# [Requirement]
Give the material from its first line through the line containing "покушение на Трампа;", inclusive, as a Markdown table with the columns No. and Text line. Number each row, and leave out any blank lines.

[Start of Attachment]

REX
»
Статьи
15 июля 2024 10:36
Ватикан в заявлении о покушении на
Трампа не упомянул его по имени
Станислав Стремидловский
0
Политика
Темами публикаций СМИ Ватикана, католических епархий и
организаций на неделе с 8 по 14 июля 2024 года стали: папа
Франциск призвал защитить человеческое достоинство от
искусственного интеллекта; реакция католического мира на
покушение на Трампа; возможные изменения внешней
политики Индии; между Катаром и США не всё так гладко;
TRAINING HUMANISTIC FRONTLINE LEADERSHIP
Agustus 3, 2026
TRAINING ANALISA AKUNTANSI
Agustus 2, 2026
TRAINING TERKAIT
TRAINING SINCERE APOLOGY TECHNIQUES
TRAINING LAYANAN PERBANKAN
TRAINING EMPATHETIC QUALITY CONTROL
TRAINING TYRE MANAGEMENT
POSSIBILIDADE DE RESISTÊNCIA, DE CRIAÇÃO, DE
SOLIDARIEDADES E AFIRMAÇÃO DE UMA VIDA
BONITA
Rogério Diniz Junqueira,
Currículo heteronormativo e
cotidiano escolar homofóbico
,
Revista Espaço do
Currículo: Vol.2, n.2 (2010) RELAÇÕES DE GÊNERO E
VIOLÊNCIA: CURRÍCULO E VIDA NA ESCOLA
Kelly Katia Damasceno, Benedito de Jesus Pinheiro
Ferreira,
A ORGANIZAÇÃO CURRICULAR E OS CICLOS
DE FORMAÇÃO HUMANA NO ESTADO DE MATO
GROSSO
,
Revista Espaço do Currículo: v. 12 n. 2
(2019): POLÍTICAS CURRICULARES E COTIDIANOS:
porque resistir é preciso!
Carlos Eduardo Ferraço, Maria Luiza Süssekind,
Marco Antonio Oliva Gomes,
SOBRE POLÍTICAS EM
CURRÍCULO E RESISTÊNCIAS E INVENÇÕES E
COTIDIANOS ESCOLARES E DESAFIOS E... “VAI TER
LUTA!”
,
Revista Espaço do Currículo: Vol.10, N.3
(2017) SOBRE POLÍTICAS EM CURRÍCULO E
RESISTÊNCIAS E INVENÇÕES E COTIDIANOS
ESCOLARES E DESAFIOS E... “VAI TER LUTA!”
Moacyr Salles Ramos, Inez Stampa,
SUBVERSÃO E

[End of Attachment]

# [Output of the exercise]
| No. | Text line |
|---|---|
| 1 | REX |
| 2 | » |
| 3 | Статьи |
| 4 | 15 июля 2024 10:36 |
| 5 | Ватикан в заявлении о покушении на |
| 6 | Трампа не упомянул его по имени |
| 7 | Станислав Стремидловский |
| 8 | 0 |
| 9 | Политика |
| 10 | Темами публикаций СМИ Ватикана, католических епархий и |
| 11 | организаций на неделе с 8 по 14 июля 2024 года стали: папа |
| 12 | Франциск призвал защитить человеческое достоинство от |
| 13 | искусственного интеллекта; реакция католического мира на |
| 14 | покушение на Трампа; возможные изменения внешней |